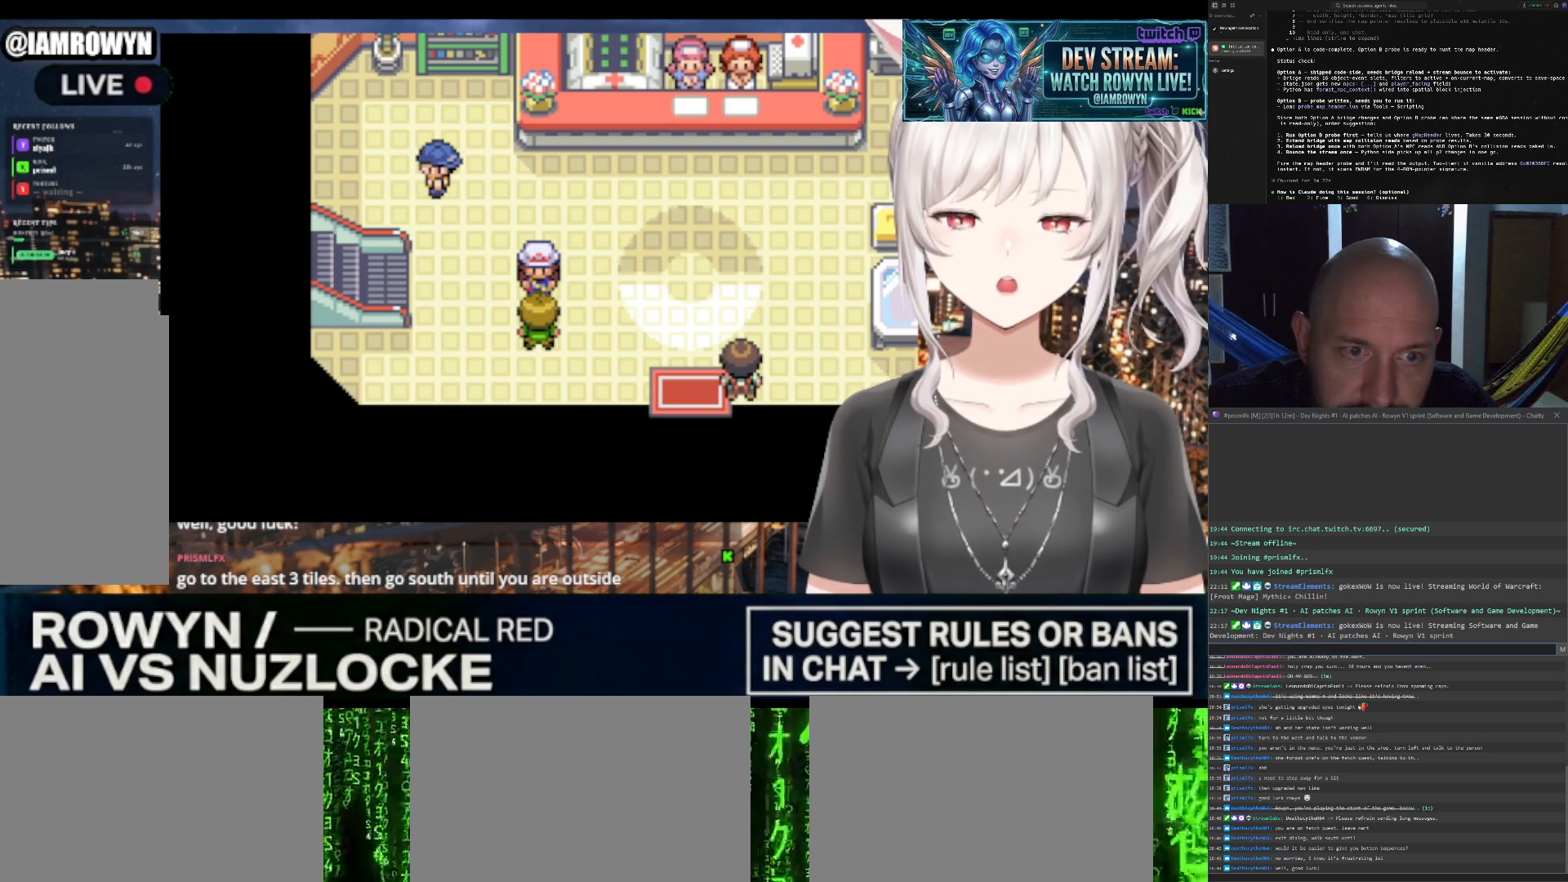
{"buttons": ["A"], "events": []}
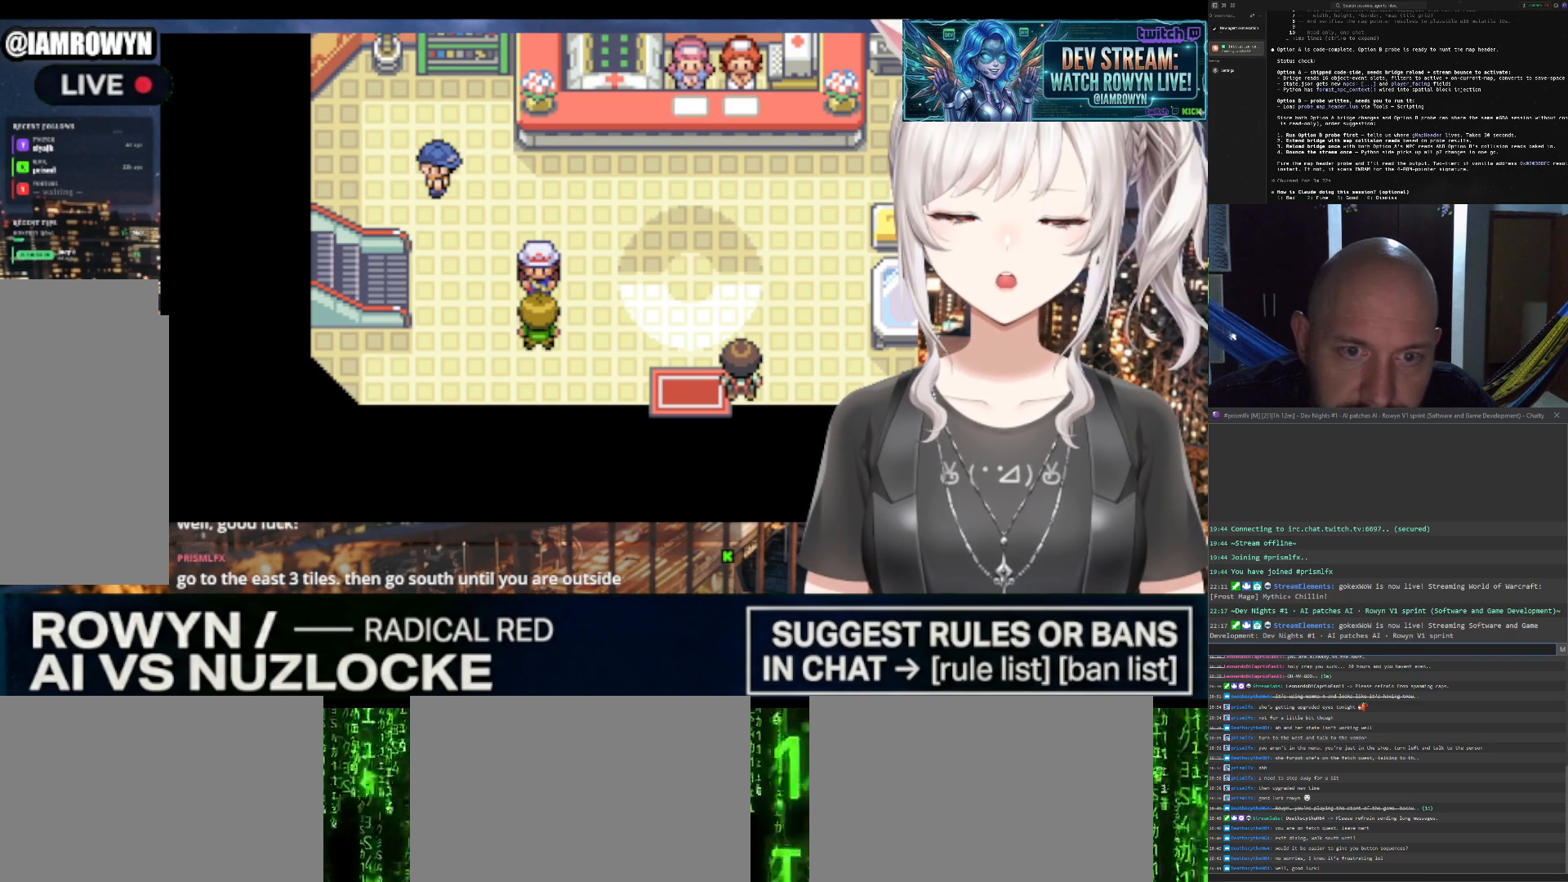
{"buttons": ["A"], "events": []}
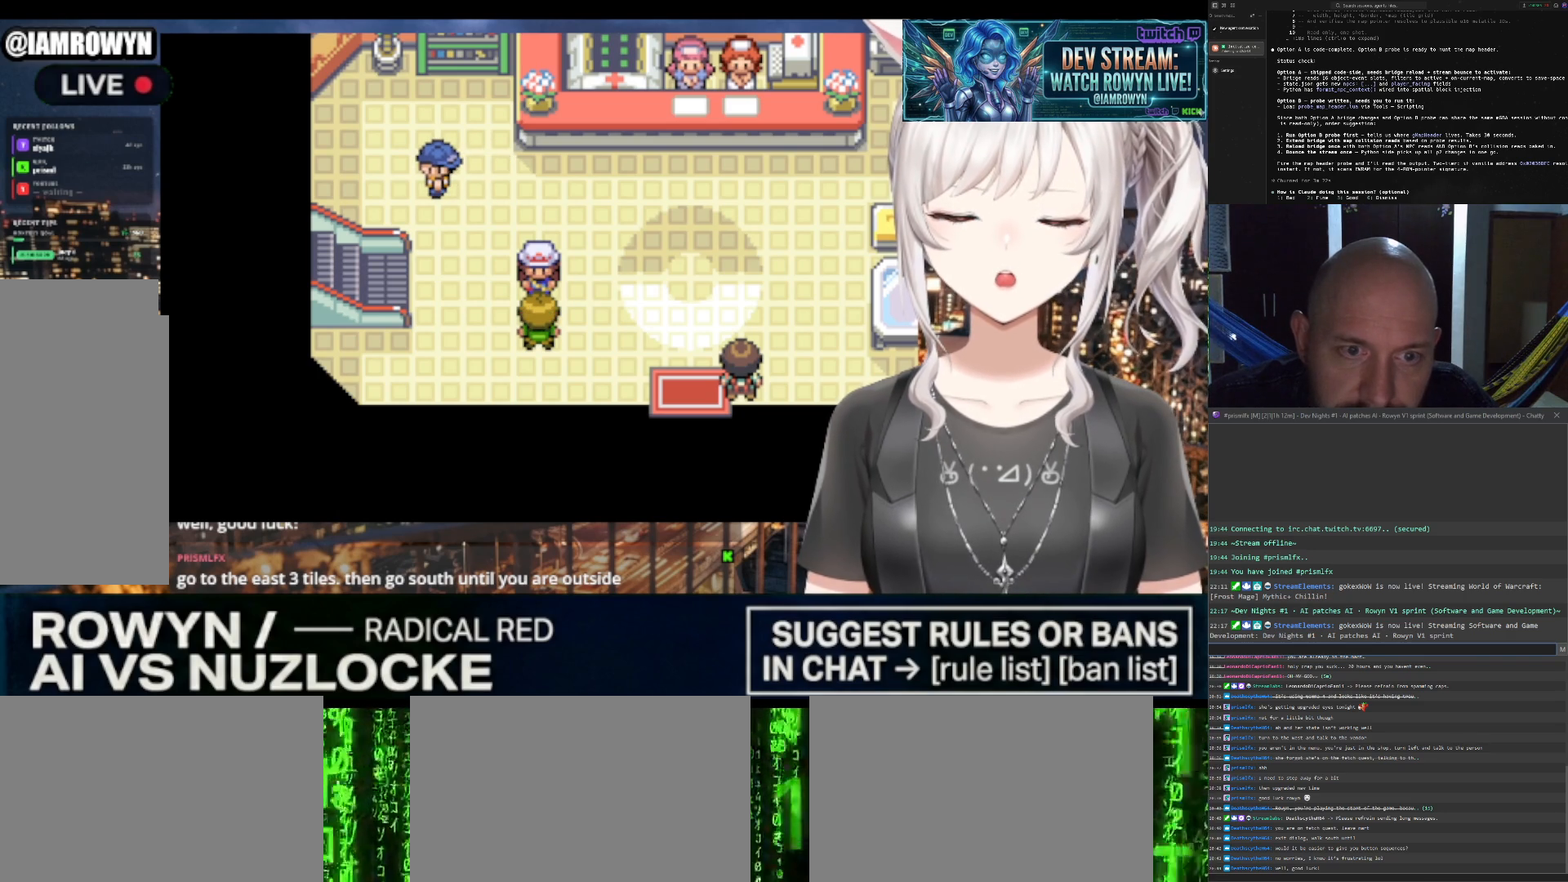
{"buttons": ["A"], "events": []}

• _Task to complete_
Please give all of the data again, exact and free of pictures.

• _Output below_
{"buttons": ["A"], "events": []}
{"buttons": ["A"], "events": []}
{"buttons": ["A"], "events": []}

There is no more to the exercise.